[EXERCISE PROMPT]: Begin at the line containing "real money." in the records below, end at the line containing "purchases. Recommendations are", and retype each line in that span exactly. No other line and no image should appear.

[INPUT DATA]:

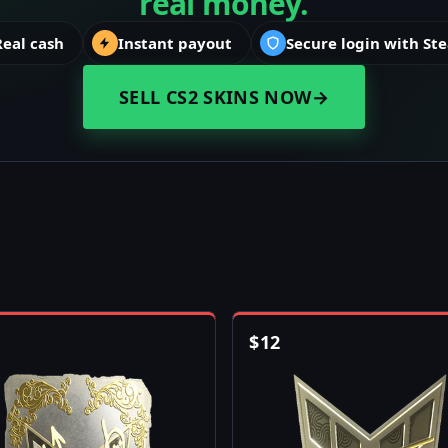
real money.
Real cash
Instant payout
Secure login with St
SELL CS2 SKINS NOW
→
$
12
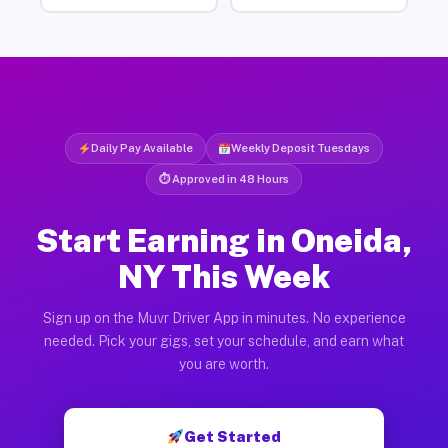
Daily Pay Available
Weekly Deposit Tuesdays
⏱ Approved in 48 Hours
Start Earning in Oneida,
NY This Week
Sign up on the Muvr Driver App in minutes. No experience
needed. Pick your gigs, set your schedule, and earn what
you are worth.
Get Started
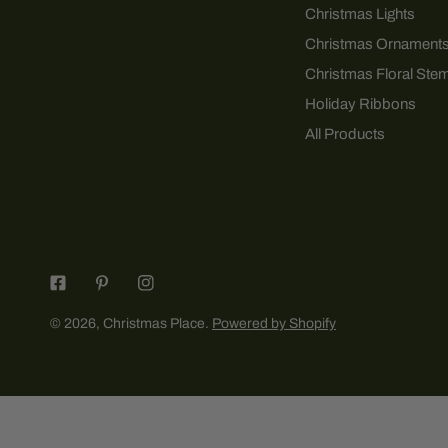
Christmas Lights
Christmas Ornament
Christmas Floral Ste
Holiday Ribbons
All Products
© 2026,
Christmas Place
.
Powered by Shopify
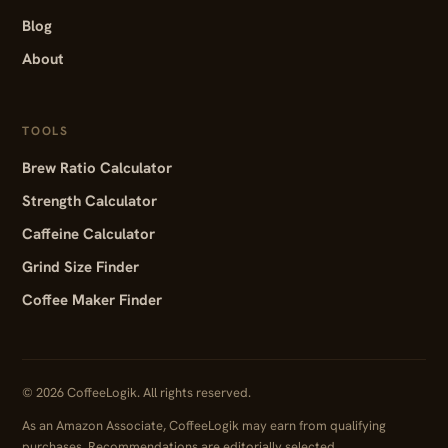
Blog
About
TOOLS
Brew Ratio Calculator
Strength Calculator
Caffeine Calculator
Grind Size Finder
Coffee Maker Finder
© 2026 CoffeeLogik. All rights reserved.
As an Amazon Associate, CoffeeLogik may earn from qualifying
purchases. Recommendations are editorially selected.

---

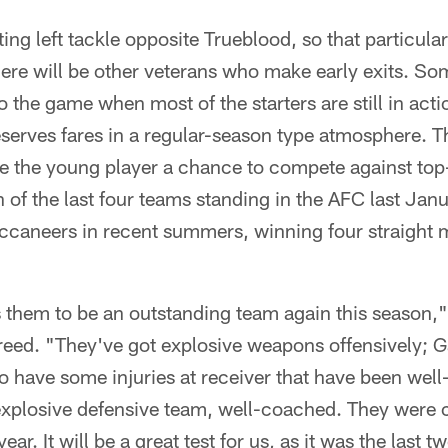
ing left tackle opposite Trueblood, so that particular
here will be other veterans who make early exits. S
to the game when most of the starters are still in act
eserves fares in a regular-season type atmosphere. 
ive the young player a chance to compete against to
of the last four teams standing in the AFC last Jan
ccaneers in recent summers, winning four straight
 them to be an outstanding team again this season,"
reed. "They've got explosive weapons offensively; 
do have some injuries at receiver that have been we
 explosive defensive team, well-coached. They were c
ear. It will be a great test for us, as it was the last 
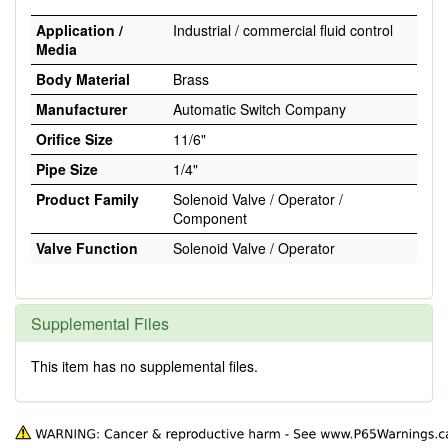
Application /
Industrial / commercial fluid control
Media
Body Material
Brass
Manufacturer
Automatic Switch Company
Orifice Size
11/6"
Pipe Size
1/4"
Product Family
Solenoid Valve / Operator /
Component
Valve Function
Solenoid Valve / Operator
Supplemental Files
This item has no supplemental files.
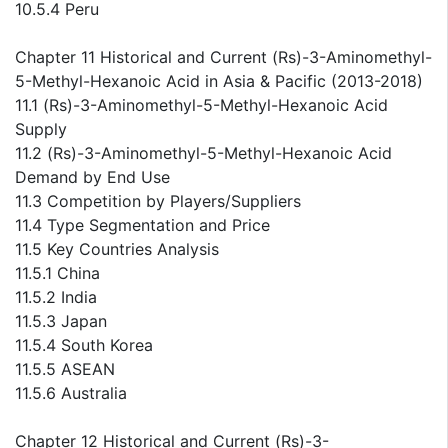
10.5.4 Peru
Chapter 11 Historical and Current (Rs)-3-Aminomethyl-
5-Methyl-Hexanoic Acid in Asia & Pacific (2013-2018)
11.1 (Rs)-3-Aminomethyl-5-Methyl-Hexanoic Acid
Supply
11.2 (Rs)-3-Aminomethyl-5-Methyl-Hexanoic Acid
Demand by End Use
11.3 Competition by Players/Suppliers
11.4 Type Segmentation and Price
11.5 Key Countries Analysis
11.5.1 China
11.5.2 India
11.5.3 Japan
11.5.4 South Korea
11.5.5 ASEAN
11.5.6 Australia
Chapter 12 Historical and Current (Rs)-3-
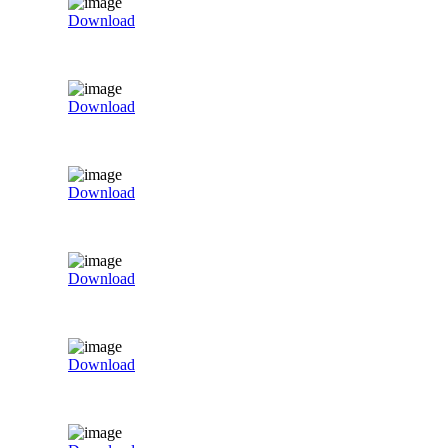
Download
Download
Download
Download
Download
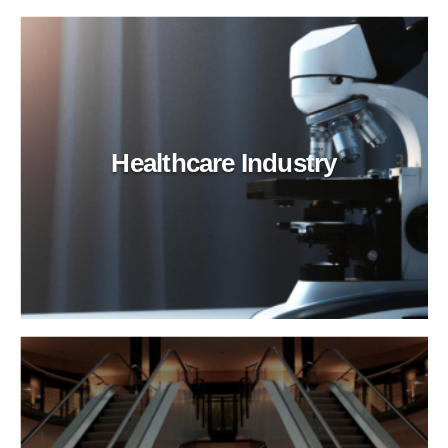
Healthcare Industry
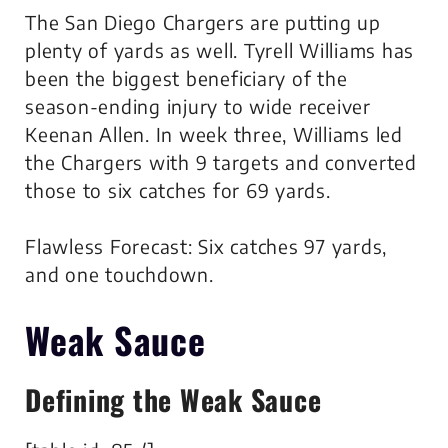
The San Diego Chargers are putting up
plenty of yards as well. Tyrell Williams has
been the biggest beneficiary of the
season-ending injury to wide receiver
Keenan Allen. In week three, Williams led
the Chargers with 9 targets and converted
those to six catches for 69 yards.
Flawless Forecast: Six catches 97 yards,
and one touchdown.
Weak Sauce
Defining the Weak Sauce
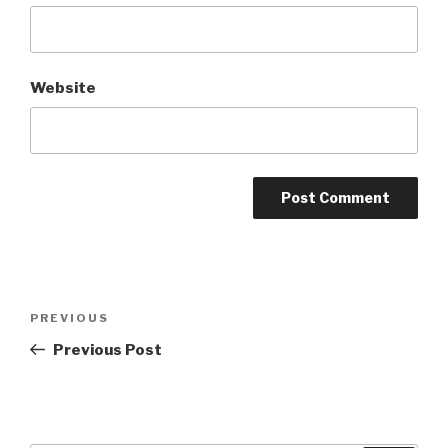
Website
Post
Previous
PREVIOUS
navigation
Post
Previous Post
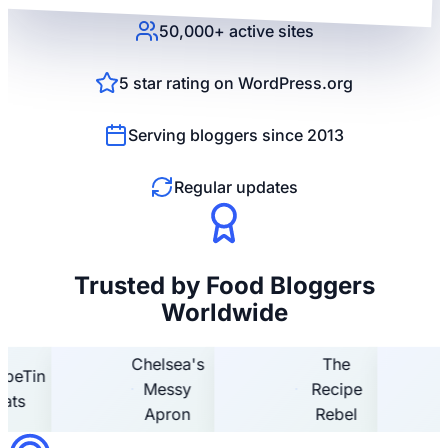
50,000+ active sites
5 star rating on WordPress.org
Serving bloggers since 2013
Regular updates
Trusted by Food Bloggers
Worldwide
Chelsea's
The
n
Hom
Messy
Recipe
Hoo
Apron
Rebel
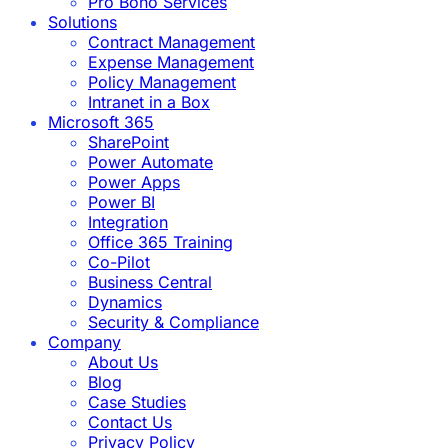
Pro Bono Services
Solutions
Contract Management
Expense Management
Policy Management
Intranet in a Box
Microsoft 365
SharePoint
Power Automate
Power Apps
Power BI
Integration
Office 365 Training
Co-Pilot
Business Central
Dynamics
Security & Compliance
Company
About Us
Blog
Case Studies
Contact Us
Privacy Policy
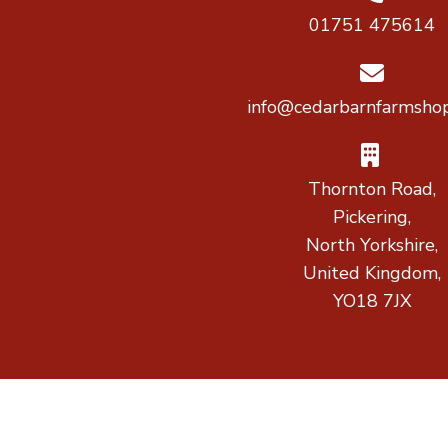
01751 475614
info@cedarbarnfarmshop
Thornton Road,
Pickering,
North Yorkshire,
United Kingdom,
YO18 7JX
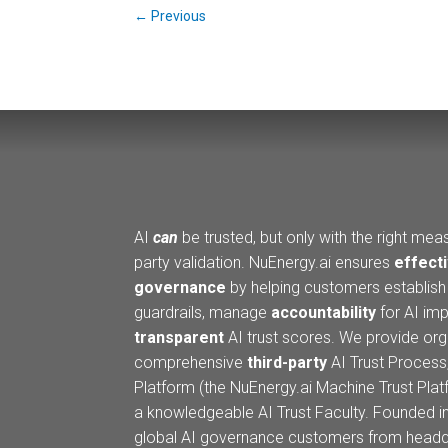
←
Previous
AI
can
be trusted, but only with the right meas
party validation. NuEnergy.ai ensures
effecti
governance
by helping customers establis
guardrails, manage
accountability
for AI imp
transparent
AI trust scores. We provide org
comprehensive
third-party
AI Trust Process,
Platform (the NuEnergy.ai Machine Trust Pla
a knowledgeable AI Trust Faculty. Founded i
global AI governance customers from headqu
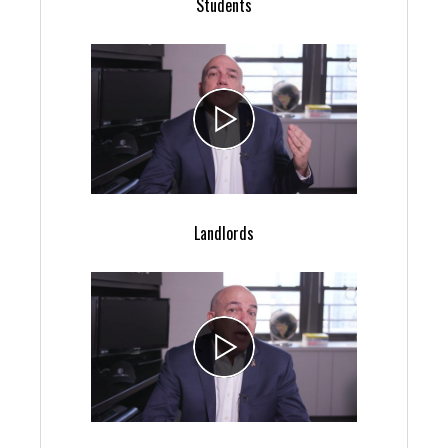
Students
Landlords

* * *

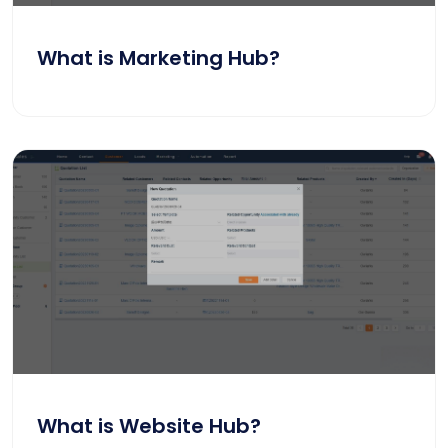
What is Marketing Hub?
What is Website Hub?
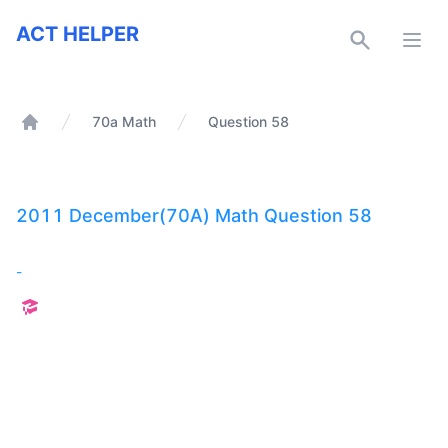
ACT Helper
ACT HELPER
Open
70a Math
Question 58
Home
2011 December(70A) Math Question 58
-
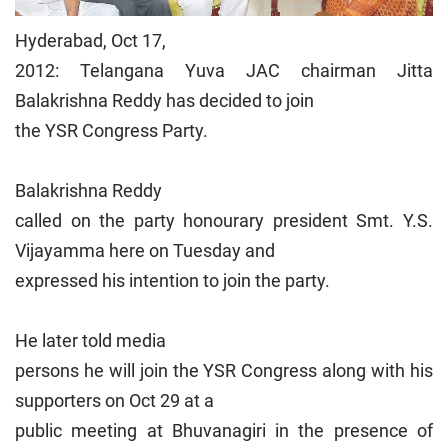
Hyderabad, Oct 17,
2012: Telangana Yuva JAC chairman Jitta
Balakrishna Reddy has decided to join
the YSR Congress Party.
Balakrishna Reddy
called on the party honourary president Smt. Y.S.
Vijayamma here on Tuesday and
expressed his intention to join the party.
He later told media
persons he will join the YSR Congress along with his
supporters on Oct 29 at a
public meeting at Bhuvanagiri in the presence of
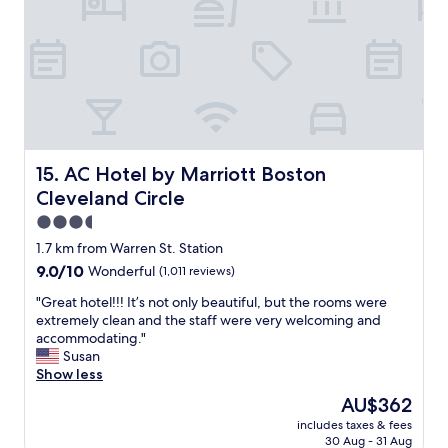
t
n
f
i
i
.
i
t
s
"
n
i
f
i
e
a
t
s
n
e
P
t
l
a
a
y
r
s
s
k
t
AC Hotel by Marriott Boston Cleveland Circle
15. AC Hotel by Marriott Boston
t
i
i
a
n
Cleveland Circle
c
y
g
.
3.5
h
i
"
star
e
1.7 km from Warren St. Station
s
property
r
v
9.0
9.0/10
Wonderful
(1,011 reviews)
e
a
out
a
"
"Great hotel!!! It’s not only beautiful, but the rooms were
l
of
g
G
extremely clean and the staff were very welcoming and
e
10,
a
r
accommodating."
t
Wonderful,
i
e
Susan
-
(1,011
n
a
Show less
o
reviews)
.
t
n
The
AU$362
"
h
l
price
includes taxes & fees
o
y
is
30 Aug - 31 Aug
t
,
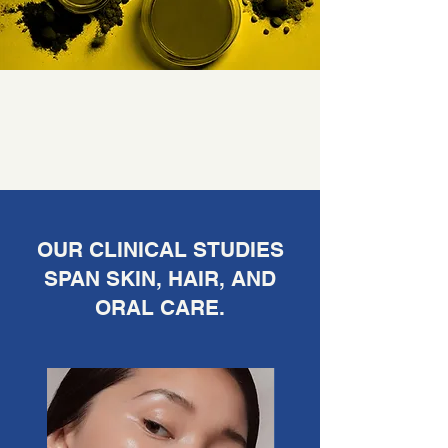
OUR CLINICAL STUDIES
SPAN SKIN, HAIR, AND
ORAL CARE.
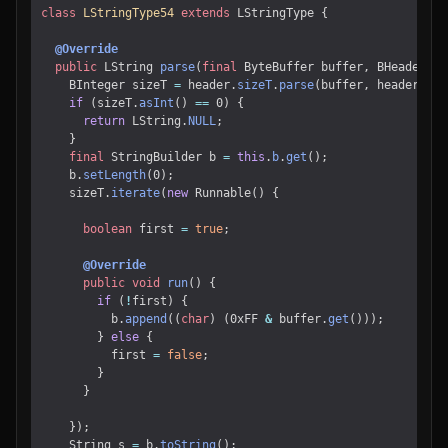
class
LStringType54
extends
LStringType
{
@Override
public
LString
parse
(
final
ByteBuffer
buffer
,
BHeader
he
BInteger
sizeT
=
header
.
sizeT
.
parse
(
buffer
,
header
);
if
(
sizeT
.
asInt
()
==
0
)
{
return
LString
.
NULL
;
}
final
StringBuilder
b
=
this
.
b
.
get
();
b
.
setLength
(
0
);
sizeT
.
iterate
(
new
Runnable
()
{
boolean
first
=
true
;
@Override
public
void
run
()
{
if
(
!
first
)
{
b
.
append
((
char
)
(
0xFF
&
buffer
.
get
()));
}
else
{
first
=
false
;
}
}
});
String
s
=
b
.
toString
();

[WRITTEN REPLY]:
real money.
Real cash
Instant payout
Secure login with St
SELL CS2 SKINS NOW
→
$
12
Daily Pay Available
Weekly Deposit Tuesdays
⏱ Approved in 48 Hours
Start Earning in Oneida,
NY This Week
Sign up on the Muvr Driver App in minutes. No experience
needed. Pick your gigs, set your schedule, and earn what
you are worth.
Get Started
Christmas Lights
Christmas Ornament
Christmas Floral Ste
Holiday Ribbons
All Products
© 2026,
Christmas Place
.
Powered by Shopify
Blog
About
TOOLS
Brew Ratio Calculator
Strength Calculator
Caffeine Calculator
Grind Size Finder
Coffee Maker Finder
© 2026 CoffeeLogik. All rights reserved.
As an Amazon Associate, CoffeeLogik may earn from qualifying
purchases. Recommendations are editorially selected.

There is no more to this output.